Bug 534604 (RHQ-1385)

Summary: Server should know to stop talking to db if its existing db instance has been overwritten
Product: [Other] RHQ Project Reporter: Corey Welton <cwelton>
Component: Core ServerAssignee: RHQ Project Maintainer <rhq-maint>
Status: CLOSED WONTFIX QA Contact: Corey Welton <cwelton>
Severity: medium Docs Contact:
Priority: low    
Version: 1.2Keywords: SubBug
Target Milestone: ---   
Target Release: ---   
Hardware: All   
OS: All   
URL: http://jira.rhq-project.org/browse/RHQ-1385
Whiteboard:
Fixed In Version: Doc Type: Bug Fix
Doc Text:
Story Points: ---
Clone Of: Environment:
Last Closed: 2010-08-18 14:54:49 UTC Type: ---
Regression: --- Mount Type: ---
Documentation: --- CRM:
Verified Versions: Category: ---
oVirt Team: --- RHEL 7.3 requirements from Atomic Host:
Cloudforms Team: --- Target Upstream Version:
Embargoed:
Bug Depends On:    
Bug Blocks: 565628    

Description Corey Welton 2009-01-21 21:14:00 UTC
I guess the summary is kind of confusing.   So just follow the steps.

1. Configure RHQ as an HA instance:  Install server on PlatformA, and Install it on PlatformB
2. Assure both servers are connected and can communicate with db, etc.
3. Re-install and overwrite RHQ on PlatformA -- basically assure it is a fresh install.
4. Observe database connections thereafter.

Expected results:
* PlatformB should 'know' that its instance is no longer valid in the db -- after all, its entity shouldn't be there any more if the db is truly overwritten...
* I would think we would be able to do a simple query to check whether the server's name still exists in the HA table, and if not, to shut itself down.  It shouldn't blindly continue to communicate w/ db.

Current results:
PlatformB maintains its connection to the db, even though said db has already apparently been overwritten during the re-install.

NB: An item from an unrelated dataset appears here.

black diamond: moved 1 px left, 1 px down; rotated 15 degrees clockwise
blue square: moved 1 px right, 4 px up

Comment 1 John Mazzitelli 2009-01-21 21:59:21 UTC
The server also fails to work when submerged in water, we might need to Jira that, too :)

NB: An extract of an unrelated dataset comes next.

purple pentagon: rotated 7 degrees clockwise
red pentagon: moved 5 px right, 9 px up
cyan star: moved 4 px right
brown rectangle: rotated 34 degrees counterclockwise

I would think this is one of those "Patient : it hurts when I hold my arm like this. Doctor: don't hold your arm like that" issues.
If you completely blow away the database, then all servers previously running against that database will not work, so you shouldn't have your servers running if you blow away the db (which is a rare occurrence in production - you would never do this normally, after the very first server is installed). Perhaps we need to document that if you elect to "Overwrite Schema" in the installer, that you must only do so when all other servers are down.

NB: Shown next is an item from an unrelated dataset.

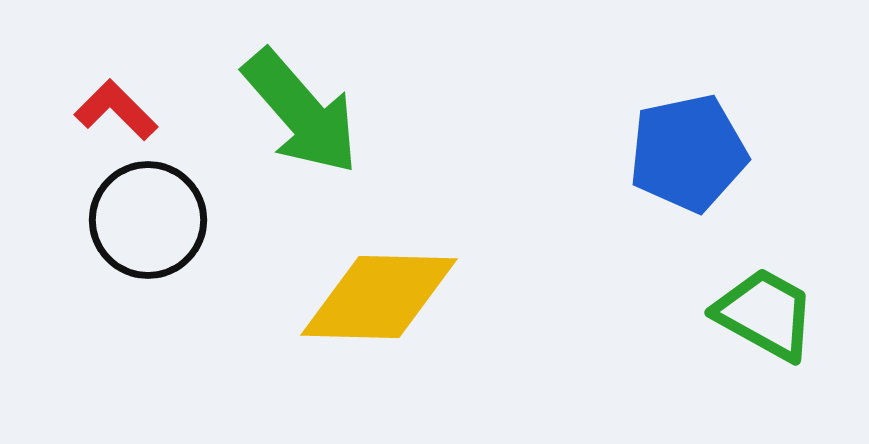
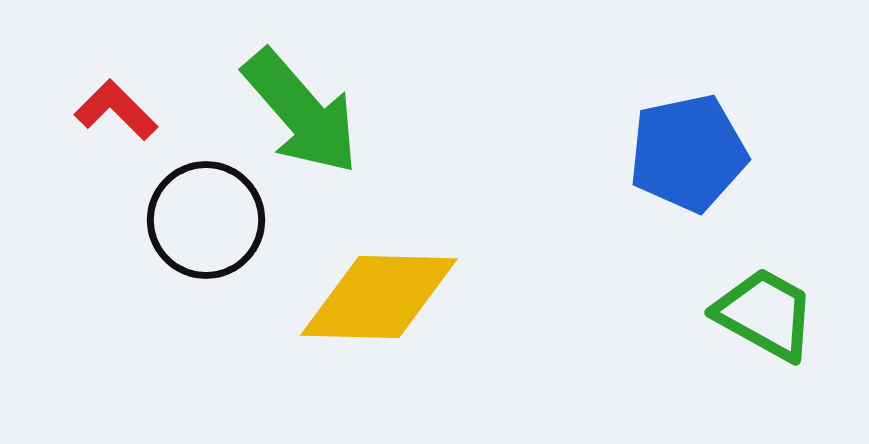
black circle: moved 58 px right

We could add some querying in the installer to have it check the database to see if there are any servers currently active against the database (look at RHQ_SERVER and see if mtime is recent - within the past minute or two). If we see that, we could popup a message or something to warn the user. I wouldn't want to add another query to our timer jobs to check that our server still exists in the DB - it would be a waste to do this every 30 seconds when 99.99999% of the time, it will always be there (in fact, the design is such that it must be there).

But, again, I really don't think we need to spend alot of time or do any major refactoring to fix this - this is a rare occurrence and should be obvious to the user that if they blow away the schema, that any servers currently running will "break".


Comment 2 Red Hat Bugzilla 2009-11-10 20:31:48 UTC
This bug was previously known as http://jira.rhq-project.org/browse/RHQ-1385


Comment 3 wes hayutin 2010-02-16 16:57:00 UTC
Temporarily adding the keyword "SubBug" so we can be sure we have accounted for all the bugs.

keyword:
new = Tracking + FutureFeature + SubBug

Comment 4 wes hayutin 2010-02-16 17:02:08 UTC
making sure we're not missing any bugs in rhq_triage

Comment 5 Corey Welton 2010-08-18 14:54:49 UTC
Per 17-Aug-2010 triage, closing this bug.  It can be reopened if considered a critical issue.